Luxembourg Centre for Systems Biomedicine (LCSB), Developmental and Cellular Biology, University of Luxembourg, 7 Avenue des Hauts-Fourneaux, Luxembourg City 4362, Luxembourg; Graduate School of Biostudies, Kyoto University, Kyoto 606-8502, Japan.
Luxembourg Centre for Systems Biomedicine (LCSB), Developmental and Cellular Biology, University of Luxembourg, 7 Avenue des Hauts-Fourneaux, Luxembourg City 4362, Luxembourg.
Stem Cell Reports. 2017 Nov 14;9(5):1423-1431. doi: 10.1016/j.stemcr.2017.08.026. Epub 2017 Oct 5.
Genome editing and human induced pluripotent stem cells hold great promise for the development of isogenic disease models and the correction of disease-associated mutations for isogenic tissue therapy. CRISPR-Cas9 has emerged as a versatile and simple tool for engineering human cells for such purposes. However, the current protocols to derive genome-edited lines require the screening of a great number of clones to obtain one free of random integration or on-locus non-homologous end joining (NHEJ)-containing alleles. Here, we describe an efficient method to derive biallelic genome-edited populations by the use of fluorescent markers. We call this technique FACS-assisted CRISPR-Cas9 editing (FACE). FACE allows the derivation of correctly edited polyclones carrying a positive selection fluorescent module and the exclusion of non-edited, random integrations and on-target allele NHEJ-containing cells. We derived a set of isogenic lines containing Parkinson's-disease-associated mutations in α-synuclein and present their comparative phenotypes.
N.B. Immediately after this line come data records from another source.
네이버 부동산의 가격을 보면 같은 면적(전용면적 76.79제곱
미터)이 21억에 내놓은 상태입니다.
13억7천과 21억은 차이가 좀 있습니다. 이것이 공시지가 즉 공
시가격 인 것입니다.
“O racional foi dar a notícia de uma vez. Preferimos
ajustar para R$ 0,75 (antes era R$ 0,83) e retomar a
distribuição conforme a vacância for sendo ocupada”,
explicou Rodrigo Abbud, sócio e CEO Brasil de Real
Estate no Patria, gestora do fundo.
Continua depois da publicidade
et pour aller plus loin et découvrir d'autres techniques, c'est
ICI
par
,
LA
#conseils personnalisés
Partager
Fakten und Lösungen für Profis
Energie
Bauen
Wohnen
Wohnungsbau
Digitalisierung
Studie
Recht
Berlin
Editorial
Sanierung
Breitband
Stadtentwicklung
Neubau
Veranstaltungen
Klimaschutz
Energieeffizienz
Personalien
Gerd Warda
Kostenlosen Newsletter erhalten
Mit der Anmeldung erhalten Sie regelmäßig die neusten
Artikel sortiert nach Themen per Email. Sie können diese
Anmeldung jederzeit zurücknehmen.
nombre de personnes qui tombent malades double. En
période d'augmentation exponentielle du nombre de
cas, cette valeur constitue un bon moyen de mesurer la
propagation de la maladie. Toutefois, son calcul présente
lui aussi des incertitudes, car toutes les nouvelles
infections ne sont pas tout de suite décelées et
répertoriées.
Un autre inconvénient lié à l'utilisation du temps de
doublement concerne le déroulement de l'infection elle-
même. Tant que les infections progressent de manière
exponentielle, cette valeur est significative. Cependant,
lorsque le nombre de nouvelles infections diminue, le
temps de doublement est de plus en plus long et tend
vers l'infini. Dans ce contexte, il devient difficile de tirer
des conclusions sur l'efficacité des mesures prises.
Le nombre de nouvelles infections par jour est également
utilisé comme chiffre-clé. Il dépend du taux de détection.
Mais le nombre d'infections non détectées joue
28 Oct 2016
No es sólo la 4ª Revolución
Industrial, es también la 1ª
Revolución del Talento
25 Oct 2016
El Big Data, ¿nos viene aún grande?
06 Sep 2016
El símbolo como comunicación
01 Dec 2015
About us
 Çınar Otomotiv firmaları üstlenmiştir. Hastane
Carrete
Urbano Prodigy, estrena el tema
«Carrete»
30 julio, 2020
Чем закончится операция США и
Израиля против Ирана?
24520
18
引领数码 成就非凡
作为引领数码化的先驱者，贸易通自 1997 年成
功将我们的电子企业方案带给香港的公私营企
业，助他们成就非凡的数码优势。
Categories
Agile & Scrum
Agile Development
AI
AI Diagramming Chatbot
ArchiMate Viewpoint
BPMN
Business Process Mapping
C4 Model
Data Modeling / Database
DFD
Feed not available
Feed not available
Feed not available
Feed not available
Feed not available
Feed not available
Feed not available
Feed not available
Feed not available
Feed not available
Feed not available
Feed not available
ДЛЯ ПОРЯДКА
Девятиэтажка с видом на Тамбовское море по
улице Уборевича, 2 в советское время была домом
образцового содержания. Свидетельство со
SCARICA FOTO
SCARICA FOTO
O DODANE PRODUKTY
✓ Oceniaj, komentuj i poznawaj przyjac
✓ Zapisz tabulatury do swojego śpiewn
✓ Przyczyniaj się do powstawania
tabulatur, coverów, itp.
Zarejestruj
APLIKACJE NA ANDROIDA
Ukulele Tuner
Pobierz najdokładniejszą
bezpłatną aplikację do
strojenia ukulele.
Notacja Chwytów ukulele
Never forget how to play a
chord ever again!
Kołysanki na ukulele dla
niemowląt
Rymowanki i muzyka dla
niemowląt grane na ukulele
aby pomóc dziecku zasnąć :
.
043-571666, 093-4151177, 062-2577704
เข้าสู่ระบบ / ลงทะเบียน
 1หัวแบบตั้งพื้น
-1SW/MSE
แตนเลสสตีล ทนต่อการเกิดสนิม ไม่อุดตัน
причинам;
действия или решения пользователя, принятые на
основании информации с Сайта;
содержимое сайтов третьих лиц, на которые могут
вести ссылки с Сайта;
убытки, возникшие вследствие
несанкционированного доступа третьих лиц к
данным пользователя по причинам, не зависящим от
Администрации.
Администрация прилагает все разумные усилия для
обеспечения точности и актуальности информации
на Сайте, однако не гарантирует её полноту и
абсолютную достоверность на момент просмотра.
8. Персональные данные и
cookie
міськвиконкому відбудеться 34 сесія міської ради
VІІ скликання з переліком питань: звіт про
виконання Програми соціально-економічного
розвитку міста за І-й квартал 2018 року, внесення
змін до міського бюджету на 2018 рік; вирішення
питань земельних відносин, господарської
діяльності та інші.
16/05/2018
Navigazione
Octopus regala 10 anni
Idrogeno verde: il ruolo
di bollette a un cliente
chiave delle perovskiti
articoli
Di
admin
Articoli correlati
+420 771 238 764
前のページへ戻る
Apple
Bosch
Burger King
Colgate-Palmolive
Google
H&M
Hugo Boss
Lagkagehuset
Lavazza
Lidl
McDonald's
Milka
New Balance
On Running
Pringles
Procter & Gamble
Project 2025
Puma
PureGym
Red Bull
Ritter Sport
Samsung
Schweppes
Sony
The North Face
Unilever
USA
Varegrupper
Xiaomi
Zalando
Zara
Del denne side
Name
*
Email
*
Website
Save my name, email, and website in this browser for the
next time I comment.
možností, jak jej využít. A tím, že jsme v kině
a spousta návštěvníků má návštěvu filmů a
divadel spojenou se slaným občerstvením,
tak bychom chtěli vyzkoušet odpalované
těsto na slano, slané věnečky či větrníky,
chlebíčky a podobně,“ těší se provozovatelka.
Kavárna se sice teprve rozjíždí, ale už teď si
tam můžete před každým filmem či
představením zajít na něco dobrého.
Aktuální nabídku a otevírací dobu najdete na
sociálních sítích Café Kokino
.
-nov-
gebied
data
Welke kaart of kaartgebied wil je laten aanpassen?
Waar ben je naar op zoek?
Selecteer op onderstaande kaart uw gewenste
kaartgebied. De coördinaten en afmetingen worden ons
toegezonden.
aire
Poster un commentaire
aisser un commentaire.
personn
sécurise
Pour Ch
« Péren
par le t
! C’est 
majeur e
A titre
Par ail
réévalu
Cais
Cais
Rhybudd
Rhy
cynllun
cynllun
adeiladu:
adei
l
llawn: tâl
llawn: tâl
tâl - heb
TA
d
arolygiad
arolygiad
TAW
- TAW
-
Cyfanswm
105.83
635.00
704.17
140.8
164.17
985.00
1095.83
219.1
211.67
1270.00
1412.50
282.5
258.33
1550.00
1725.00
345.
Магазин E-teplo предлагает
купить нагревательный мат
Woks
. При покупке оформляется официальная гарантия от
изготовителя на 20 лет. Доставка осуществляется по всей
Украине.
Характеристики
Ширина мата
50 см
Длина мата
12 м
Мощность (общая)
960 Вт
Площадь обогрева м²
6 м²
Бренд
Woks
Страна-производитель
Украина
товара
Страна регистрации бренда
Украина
基因组编辑和人类诱导多能干细胞为同源疾病模型的发展和同源组织治疗中疾病相关突变的校正带来了巨大的希望。CRISPR-Cas9 已经成为一种用于工程人类细胞的多功能和简单工具。然而,目前衍生基因组编辑系的方案需要筛选大量的克隆以获得不含随机整合或靶内非同源末端连接(NHEJ)的等位基因。在这里,我们描述了一种通过荧光标记物衍生双等位基因基因组编辑群体的有效方法。我们将该技术称为 FACS 辅助 CRISPR-Cas9 编辑(FACE)。FACE 允许衍生携带阳性选择荧光模块的正确编辑的多克隆,并排除非编辑的、随机整合的和靶标等位基因 NHEJ 包含的细胞。我们衍生了一组含有帕金森病相关突变的α-突触核蛋白的同源系,并呈现了它们的比较表型。